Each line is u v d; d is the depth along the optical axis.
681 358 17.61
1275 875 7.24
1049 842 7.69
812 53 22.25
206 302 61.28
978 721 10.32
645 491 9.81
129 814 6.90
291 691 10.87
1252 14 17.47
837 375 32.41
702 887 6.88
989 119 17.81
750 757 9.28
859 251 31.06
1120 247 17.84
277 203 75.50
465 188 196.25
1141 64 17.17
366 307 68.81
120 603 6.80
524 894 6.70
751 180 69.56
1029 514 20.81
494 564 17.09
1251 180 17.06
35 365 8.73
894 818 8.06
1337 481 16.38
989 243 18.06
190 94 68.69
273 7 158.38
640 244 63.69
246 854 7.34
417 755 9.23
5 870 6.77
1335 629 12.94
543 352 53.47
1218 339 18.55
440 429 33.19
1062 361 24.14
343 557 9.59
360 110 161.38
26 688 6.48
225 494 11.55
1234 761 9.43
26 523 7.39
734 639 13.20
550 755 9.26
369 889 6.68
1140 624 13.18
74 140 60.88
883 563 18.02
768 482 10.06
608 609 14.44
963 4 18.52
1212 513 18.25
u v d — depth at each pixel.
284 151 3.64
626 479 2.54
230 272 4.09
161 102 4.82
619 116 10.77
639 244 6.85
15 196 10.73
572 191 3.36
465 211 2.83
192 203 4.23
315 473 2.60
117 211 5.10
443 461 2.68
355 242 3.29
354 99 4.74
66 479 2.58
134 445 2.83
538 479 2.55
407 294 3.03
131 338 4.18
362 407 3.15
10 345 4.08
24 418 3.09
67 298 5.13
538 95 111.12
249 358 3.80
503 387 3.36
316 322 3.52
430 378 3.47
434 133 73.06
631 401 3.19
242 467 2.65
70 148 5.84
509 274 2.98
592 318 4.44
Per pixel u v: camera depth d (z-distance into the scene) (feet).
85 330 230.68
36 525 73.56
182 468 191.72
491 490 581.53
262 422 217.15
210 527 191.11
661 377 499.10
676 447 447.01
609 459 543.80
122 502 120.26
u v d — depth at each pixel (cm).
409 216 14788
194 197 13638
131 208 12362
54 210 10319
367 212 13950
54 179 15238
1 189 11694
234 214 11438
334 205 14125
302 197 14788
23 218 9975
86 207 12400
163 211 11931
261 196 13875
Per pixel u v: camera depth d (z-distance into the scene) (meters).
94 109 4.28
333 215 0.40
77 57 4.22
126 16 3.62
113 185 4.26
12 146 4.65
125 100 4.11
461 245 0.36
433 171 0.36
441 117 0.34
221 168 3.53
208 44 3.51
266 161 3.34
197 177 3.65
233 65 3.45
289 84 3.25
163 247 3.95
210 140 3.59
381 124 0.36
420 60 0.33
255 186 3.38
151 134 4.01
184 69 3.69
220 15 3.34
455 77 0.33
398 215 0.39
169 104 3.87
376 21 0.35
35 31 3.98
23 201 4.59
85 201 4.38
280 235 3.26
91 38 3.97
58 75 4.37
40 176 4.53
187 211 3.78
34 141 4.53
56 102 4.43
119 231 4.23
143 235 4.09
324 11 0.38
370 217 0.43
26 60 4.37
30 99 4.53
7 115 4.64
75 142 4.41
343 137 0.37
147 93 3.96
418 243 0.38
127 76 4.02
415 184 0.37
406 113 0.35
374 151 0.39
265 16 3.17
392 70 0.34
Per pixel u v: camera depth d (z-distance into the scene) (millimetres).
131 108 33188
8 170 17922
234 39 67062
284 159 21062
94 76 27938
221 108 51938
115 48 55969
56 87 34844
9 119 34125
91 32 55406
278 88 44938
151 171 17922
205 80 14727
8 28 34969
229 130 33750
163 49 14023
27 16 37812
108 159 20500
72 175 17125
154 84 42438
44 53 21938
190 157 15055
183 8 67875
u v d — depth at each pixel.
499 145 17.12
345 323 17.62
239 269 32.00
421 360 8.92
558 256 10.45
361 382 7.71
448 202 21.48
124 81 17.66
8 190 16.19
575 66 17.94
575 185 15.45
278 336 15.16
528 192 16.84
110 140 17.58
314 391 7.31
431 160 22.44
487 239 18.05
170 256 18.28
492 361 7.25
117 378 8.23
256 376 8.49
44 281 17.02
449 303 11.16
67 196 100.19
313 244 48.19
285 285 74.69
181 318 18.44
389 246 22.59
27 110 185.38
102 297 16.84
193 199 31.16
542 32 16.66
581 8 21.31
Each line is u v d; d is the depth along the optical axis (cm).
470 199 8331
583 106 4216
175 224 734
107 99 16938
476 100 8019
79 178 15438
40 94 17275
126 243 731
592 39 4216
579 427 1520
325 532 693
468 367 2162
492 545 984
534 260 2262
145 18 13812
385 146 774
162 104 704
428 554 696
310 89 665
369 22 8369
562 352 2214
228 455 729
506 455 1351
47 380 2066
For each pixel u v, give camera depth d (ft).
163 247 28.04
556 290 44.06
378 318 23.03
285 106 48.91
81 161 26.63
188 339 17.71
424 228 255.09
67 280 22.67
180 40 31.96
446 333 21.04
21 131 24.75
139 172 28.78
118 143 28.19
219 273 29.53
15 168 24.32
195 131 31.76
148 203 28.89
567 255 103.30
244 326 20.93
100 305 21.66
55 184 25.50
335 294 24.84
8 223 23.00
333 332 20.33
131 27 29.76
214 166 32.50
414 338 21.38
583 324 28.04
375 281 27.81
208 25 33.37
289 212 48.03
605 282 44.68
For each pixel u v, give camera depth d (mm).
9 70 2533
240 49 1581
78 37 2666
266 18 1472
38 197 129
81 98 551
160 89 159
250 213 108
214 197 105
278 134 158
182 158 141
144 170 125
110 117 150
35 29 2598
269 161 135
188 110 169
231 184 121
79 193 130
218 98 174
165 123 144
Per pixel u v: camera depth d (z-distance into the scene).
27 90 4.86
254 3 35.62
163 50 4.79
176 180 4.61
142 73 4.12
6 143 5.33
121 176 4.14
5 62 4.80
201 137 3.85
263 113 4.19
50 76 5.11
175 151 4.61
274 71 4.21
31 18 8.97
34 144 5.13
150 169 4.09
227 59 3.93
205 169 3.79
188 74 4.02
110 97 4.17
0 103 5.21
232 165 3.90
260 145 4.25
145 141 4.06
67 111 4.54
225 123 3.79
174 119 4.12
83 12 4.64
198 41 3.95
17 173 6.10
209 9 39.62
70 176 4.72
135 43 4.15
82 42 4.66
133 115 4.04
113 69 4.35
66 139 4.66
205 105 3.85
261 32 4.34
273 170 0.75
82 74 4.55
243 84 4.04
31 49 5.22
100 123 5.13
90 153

> _What you should do_: Copy out the material above in its entirety, exactly.

> _Answer to this task_:
Each line is u v d; d is the depth along the optical axis.
681 358 17.61
1275 875 7.24
1049 842 7.69
812 53 22.25
206 302 61.28
978 721 10.32
645 491 9.81
129 814 6.90
291 691 10.87
1252 14 17.47
837 375 32.41
702 887 6.88
989 119 17.81
750 757 9.28
859 251 31.06
1120 247 17.84
277 203 75.50
465 188 196.25
1141 64 17.17
366 307 68.81
120 603 6.80
524 894 6.70
751 180 69.56
1029 514 20.81
494 564 17.09
1251 180 17.06
35 365 8.73
894 818 8.06
1337 481 16.38
989 243 18.06
190 94 68.69
273 7 158.38
640 244 63.69
246 854 7.34
417 755 9.23
5 870 6.77
1335 629 12.94
543 352 53.47
1218 339 18.55
440 429 33.19
1062 361 24.14
343 557 9.59
360 110 161.38
26 688 6.48
225 494 11.55
1234 761 9.43
26 523 7.39
734 639 13.20
550 755 9.26
369 889 6.68
1140 624 13.18
74 140 60.88
883 563 18.02
768 482 10.06
608 609 14.44
963 4 18.52
1212 513 18.25
u v d — depth at each pixel.
284 151 3.64
626 479 2.54
230 272 4.09
161 102 4.82
619 116 10.77
639 244 6.85
15 196 10.73
572 191 3.36
465 211 2.83
192 203 4.23
315 473 2.60
117 211 5.10
443 461 2.68
355 242 3.29
354 99 4.74
66 479 2.58
134 445 2.83
538 479 2.55
407 294 3.03
131 338 4.18
362 407 3.15
10 345 4.08
24 418 3.09
67 298 5.13
538 95 111.12
249 358 3.80
503 387 3.36
316 322 3.52
430 378 3.47
434 133 73.06
631 401 3.19
242 467 2.65
70 148 5.84
509 274 2.98
592 318 4.44
Per pixel u v: camera depth d (z-distance into the scene) (feet).
85 330 230.68
36 525 73.56
182 468 191.72
491 490 581.53
262 422 217.15
210 527 191.11
661 377 499.10
676 447 447.01
609 459 543.80
122 502 120.26
u v d — depth at each pixel (cm).
409 216 14788
194 197 13638
131 208 12362
54 210 10319
367 212 13950
54 179 15238
1 189 11694
234 214 11438
334 205 14125
302 197 14788
23 218 9975
86 207 12400
163 211 11931
261 196 13875
Per pixel u v: camera depth d (z-distance into the scene) (meters).
94 109 4.28
333 215 0.40
77 57 4.22
126 16 3.62
113 185 4.26
12 146 4.65
125 100 4.11
461 245 0.36
433 171 0.36
441 117 0.34
221 168 3.53
208 44 3.51
266 161 3.34
197 177 3.65
233 65 3.45
289 84 3.25
163 247 3.95
210 140 3.59
381 124 0.36
420 60 0.33
255 186 3.38
151 134 4.01
184 69 3.69
220 15 3.34
455 77 0.33
398 215 0.39
169 104 3.87
376 21 0.35
35 31 3.98
23 201 4.59
85 201 4.38
280 235 3.26
91 38 3.97
58 75 4.37
40 176 4.53
187 211 3.78
34 141 4.53
56 102 4.43
119 231 4.23
143 235 4.09
324 11 0.38
370 217 0.43
26 60 4.37
30 99 4.53
7 115 4.64
75 142 4.41
343 137 0.37
147 93 3.96
418 243 0.38
127 76 4.02
415 184 0.37
406 113 0.35
374 151 0.39
265 16 3.17
392 70 0.34
Per pixel u v: camera depth d (z-distance into the scene) (millimetres).
131 108 33188
8 170 17922
234 39 67062
284 159 21062
94 76 27938
221 108 51938
115 48 55969
56 87 34844
9 119 34125
91 32 55406
278 88 44938
151 171 17922
205 80 14727
8 28 34969
229 130 33750
163 49 14023
27 16 37812
108 159 20500
72 175 17125
154 84 42438
44 53 21938
190 157 15055
183 8 67875
u v d — depth at each pixel.
499 145 17.12
345 323 17.62
239 269 32.00
421 360 8.92
558 256 10.45
361 382 7.71
448 202 21.48
124 81 17.66
8 190 16.19
575 66 17.94
575 185 15.45
278 336 15.16
528 192 16.84
110 140 17.58
314 391 7.31
431 160 22.44
487 239 18.05
170 256 18.28
492 361 7.25
117 378 8.23
256 376 8.49
44 281 17.02
449 303 11.16
67 196 100.19
313 244 48.19
285 285 74.69
181 318 18.44
389 246 22.59
27 110 185.38
102 297 16.84
193 199 31.16
542 32 16.66
581 8 21.31
Each line is u v d; d is the depth along the optical axis (cm).
470 199 8331
583 106 4216
175 224 734
107 99 16938
476 100 8019
79 178 15438
40 94 17275
126 243 731
592 39 4216
579 427 1520
325 532 693
468 367 2162
492 545 984
534 260 2262
145 18 13812
385 146 774
162 104 704
428 554 696
310 89 665
369 22 8369
562 352 2214
228 455 729
506 455 1351
47 380 2066
For each pixel u v, give camera depth d (ft).
163 247 28.04
556 290 44.06
378 318 23.03
285 106 48.91
81 161 26.63
188 339 17.71
424 228 255.09
67 280 22.67
180 40 31.96
446 333 21.04
21 131 24.75
139 172 28.78
118 143 28.19
219 273 29.53
15 168 24.32
195 131 31.76
148 203 28.89
567 255 103.30
244 326 20.93
100 305 21.66
55 184 25.50
335 294 24.84
8 223 23.00
333 332 20.33
131 27 29.76
214 166 32.50
414 338 21.38
583 324 28.04
375 281 27.81
208 25 33.37
289 212 48.03
605 282 44.68
For each pixel u v, give camera depth d (mm).
9 70 2533
240 49 1581
78 37 2666
266 18 1472
38 197 129
81 98 551
160 89 159
250 213 108
214 197 105
278 134 158
182 158 141
144 170 125
110 117 150
35 29 2598
269 161 135
188 110 169
231 184 121
79 193 130
218 98 174
165 123 144
Per pixel u v: camera depth d (z-distance into the scene).
27 90 4.86
254 3 35.62
163 50 4.79
176 180 4.61
142 73 4.12
6 143 5.33
121 176 4.14
5 62 4.80
201 137 3.85
263 113 4.19
50 76 5.11
175 151 4.61
274 71 4.21
31 18 8.97
34 144 5.13
150 169 4.09
227 59 3.93
205 169 3.79
188 74 4.02
110 97 4.17
0 103 5.21
232 165 3.90
260 145 4.25
145 141 4.06
67 111 4.54
225 123 3.79
174 119 4.12
83 12 4.64
198 41 3.95
17 173 6.10
209 9 39.62
70 176 4.72
135 43 4.15
82 42 4.66
133 115 4.04
113 69 4.35
66 139 4.66
205 105 3.85
261 32 4.34
273 170 0.75
82 74 4.55
243 84 4.04
31 49 5.22
100 123 5.13
90 153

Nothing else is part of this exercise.